I have been working in a “Data Science” consulting team for 8 months now. Before that I got a Master’s degree in Computer Science with a machine learning specialization. So I could argue that I have seen both sides of the coin here and I have noticed some differences.
Disclaimer: You will have trouble finding two data science jobs that are the same in their requirements and tasks so this is a highly subjective discussion.
With that out of the way, let’s do some research and chat about what I think makes data science differ slightly from machine learning.
Table of Contents
- Definitions of data science and machine learning
- Data science is not a science
- Data science is mainly about data – duh
- Data science needs to be actionable, not highly accurate
Definitions of data science and machine learning
I have picked two definitions here. No matter what your opinion is, you can probably find definitions that support your viewpoint, but the following two highlight some of the points I have observed.
Data science combines math and statistics, specialized programming, advanced analytics, artificial intelligence (AI), and machine learning with specific subject matter expertise to uncover actionable insights hidden in an organization’s data.IBM at this website
Let’s look at machine learning for contrast
Machine learning (ML) is a field of inquiry devoted to understanding and building methods that ‘learn’, that is, methods that leverage data to improve performance on some set of tasks.Wikipedia
Data science is not a science
Before I put “data science” into quotes one more time, let’s get this out the way. Data science is a really unfortunate term and I think it sends some wrong signals. In this field we use some scientific methods to achieve our goals of analyzing data. We are not performing science, we are at best applying science.
I would say it is similar to engineering, which also uses scientific principles to design build structures, but sadly the term “data engineer” is also taken by the people who design and build data warehouses and other data infrastructure.
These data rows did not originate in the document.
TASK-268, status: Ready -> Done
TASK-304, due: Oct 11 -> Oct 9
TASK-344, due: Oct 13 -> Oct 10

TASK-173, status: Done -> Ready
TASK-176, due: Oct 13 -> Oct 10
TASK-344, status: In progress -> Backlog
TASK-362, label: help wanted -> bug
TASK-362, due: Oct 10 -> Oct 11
For a lack of better term, I vote for “data detective” for our new title, but I’m open to suggestions here 😉
Machine learning on the other hand is a subfield of computer science, which also has differences to the natural sciences but shares aspects with mathematics. And at least the areas concerned with understanding and explaning the behaviour of models are closely related to research in mathematics.
But then again, there are people who call maths art (some degrees in mathematics are a Bachelors of Arts), so who knows. Maybe we are a “data artists” after all…
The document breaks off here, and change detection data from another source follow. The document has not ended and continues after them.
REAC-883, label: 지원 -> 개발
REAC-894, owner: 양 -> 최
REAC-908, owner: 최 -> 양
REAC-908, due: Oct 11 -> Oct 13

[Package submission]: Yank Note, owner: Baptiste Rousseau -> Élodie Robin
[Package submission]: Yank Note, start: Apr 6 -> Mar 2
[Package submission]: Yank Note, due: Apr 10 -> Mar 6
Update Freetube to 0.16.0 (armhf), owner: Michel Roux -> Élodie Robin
Data science is mainly about data – duh
Now this might be kind of obvious, but in my opinion the key aspect of data science is that it always starts with data.
Machine learning starts with a general class of problems that need an algorithm to solve efficiently, but often these methods will then be tested on a row of benchmark datasets to be deemed any good.
In data science we get one dataset or data source from a company or client and we can finetune every and anything we can get our hands on to this data because our only goal is to get the most insight out of this data.
Data science needs to be actionable, not highly accurate
This is especially true in my position in consulting – I can’t speak for my colleagues who work more product-centric. The results of our machine learning and statistics analysis needs to point to clear actions. Often data science projects are the basis for deciding on a new business strategy or adjusting the parameters of a product or sales effort. An example would be which clients to take on as a business or which form of advertising to choose.
When stakeholders are making decisions about people, they want to know how this decision was made and in a lot of cases they might even be required by law to know this information to make sure no discrimination is taking place due to a bias in the data or model.
This means that often the explainability or ability to deduce simple actions from the model is valued higher than the accuracy of the model, though of course accuracy is always desired.
Machine learning seems to be more focused on building the best and most robust method and product.